Our perceptual system is bombarded with diverse information arriving from different sensory modalities, yet we achieve an integrated, coherent percept of our environment. The perceptual system exploits spatial and temporal correlations among sensory events in order to maximize our sensitivity to external cues (Alais & Burr
2004a; Stein & Meredith,
1990). The information from one sensory modality may also be weighed more heavily than others in forming an impression of events (Hillis, Ernst, Banks, & Landy,
2002). For example, the sound of an animal in the woods can indicate a potential threat even when it can be neither seen nor localized through sound effectively. Once the target is foveated, however, the visual system provides the most precise spatial resolution. The perceptual system must therefore be adaptive and dynamic. The study of cross-modal influences provides some insight into the complex processes that coordinate and maintain a reliable representation of the environment.

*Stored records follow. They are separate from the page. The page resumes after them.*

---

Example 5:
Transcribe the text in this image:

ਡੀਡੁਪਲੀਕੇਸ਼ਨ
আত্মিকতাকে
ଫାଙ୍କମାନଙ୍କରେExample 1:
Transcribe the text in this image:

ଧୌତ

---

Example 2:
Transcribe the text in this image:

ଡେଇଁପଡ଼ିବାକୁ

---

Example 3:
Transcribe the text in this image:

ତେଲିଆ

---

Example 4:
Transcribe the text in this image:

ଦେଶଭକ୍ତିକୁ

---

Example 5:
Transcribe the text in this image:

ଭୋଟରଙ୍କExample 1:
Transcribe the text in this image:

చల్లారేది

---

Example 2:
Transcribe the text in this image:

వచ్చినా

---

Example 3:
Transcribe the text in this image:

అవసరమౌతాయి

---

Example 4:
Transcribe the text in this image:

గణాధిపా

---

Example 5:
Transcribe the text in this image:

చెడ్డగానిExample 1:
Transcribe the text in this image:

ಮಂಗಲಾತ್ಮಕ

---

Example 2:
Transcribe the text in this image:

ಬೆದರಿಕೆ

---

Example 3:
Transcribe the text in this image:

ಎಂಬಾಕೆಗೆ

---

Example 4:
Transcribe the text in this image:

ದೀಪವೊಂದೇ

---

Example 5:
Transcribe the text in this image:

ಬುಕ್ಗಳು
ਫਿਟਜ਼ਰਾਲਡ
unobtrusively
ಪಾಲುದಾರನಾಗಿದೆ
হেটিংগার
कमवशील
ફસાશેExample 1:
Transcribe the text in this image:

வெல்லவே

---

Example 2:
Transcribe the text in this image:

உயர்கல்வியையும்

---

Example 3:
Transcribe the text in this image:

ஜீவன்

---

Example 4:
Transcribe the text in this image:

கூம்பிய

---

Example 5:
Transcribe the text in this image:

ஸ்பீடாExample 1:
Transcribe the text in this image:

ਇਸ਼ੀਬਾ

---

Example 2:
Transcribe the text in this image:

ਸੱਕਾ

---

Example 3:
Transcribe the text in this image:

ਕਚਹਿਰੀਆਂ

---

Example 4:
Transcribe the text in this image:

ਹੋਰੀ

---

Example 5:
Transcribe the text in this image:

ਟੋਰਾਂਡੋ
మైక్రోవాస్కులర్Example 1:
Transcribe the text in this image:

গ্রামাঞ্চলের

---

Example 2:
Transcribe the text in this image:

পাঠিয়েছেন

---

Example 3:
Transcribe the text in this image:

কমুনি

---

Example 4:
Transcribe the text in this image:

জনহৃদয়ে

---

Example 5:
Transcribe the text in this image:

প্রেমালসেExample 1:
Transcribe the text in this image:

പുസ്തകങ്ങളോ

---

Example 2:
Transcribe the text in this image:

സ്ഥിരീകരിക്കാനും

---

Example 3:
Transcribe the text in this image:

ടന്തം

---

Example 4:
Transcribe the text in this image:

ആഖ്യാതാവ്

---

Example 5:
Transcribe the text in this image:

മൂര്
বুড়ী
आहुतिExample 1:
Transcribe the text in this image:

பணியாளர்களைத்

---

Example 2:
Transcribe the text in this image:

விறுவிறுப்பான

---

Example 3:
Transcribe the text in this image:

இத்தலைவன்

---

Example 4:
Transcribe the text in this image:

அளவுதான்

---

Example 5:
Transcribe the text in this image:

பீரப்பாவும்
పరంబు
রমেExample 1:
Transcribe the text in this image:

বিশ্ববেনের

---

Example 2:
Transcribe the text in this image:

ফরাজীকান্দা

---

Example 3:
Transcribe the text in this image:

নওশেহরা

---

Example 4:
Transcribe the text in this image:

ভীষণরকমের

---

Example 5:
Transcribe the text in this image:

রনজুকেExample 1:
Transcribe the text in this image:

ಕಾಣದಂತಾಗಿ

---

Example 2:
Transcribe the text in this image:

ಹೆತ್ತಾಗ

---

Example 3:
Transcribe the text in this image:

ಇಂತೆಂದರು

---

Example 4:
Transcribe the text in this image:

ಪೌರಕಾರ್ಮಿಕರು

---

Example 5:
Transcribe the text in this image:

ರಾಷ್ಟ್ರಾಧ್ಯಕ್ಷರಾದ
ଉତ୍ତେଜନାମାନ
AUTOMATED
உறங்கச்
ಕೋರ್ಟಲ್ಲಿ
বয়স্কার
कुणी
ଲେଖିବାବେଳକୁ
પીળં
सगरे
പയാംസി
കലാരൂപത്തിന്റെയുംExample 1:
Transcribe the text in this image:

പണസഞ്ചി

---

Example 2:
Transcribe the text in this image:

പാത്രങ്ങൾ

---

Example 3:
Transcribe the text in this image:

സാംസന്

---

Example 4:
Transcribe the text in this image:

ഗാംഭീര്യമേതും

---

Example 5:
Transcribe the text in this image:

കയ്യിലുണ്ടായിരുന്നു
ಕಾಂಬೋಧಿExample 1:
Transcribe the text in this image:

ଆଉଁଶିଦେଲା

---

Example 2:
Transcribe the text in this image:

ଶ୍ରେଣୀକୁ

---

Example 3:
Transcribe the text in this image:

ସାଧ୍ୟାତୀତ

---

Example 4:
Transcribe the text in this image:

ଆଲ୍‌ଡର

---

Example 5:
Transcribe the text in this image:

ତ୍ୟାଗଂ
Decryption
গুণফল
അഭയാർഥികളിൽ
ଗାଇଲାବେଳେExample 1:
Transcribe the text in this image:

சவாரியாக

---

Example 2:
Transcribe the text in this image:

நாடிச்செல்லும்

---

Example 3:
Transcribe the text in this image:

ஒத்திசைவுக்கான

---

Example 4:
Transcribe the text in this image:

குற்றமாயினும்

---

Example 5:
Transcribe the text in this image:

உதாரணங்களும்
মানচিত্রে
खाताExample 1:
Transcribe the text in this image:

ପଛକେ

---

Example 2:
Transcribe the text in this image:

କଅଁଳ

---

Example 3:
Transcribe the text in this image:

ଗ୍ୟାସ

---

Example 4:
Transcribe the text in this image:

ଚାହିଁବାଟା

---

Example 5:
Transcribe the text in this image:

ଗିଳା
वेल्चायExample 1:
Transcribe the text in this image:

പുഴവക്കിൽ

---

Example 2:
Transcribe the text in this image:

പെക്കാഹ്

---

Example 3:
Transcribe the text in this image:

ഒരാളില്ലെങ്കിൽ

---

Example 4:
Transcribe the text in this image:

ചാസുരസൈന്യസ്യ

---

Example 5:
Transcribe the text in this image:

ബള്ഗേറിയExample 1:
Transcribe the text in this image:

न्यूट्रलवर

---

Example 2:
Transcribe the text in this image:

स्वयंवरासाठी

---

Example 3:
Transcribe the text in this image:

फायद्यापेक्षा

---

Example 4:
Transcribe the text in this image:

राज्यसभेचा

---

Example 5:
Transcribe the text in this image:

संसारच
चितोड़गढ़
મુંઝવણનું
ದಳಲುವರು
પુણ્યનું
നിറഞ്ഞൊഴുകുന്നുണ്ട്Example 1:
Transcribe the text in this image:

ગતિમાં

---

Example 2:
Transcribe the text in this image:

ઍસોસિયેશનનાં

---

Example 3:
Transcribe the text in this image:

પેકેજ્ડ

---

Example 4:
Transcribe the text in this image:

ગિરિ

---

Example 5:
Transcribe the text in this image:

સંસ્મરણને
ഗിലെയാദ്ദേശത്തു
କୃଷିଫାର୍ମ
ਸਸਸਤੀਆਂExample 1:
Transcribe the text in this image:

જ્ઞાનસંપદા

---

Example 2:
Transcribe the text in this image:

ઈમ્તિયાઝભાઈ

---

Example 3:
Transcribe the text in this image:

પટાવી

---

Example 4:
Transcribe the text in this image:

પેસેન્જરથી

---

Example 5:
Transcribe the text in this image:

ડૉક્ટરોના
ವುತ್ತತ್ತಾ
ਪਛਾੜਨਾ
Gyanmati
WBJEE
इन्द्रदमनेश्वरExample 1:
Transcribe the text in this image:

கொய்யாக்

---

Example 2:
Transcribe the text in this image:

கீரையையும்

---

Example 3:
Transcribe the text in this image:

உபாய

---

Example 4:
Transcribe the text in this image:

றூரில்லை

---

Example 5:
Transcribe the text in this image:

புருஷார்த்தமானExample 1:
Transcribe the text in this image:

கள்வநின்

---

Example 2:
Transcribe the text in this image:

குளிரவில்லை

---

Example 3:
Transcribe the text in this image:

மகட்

Much research has shown that for spatial events, when auditory and visual cues are discrepant, the sound can appear to emanate from the visual source. The well-known ventriloquist effect (Bertelson & Radeau,
1981; Thurlow & Jack,
1973) is an excellent example of this phenomenon. We experience this effect in our daily lives when the sound from television loudspeakers appears to derive directly from the actors on the screen. A static auditory stimulus can also appear to move with a visual moving object (Kitajima & Yamashita,
1999; Mateeff, Hohnsbein, & Noack,
1985).
With regard to dynamic auditory and visual stimuli, a moving light stimulus can induce perceptual shifts in the apparent velocity as well as the direction of a sound source moving along horizontal, vertical, or depth directions in three-dimensional space (Kitajima & Yamashita,
1999). Similarly, the perceived direction of auditory apparent motion is strongly modified by visual apparent motion (Soto-Faraco, Lyon, Gazzaniga, Spence, & Kingstone,
2002; Soto-Faraco, Spence, & Kingstone,
2004). Yet, auditory spatial events can, under some conditions, induce shifts in the perceived motion of visual stimuli. Meyer and Wuerger (
2001) manipulated the proportion of dots that moved in a coherent direction while a supra-threshold auditory signal was cross-faded between two loudspeakers located behind the display. They demonstrated a bias in the perceived direction of visual motion that was consistent with the direction of auditory motion.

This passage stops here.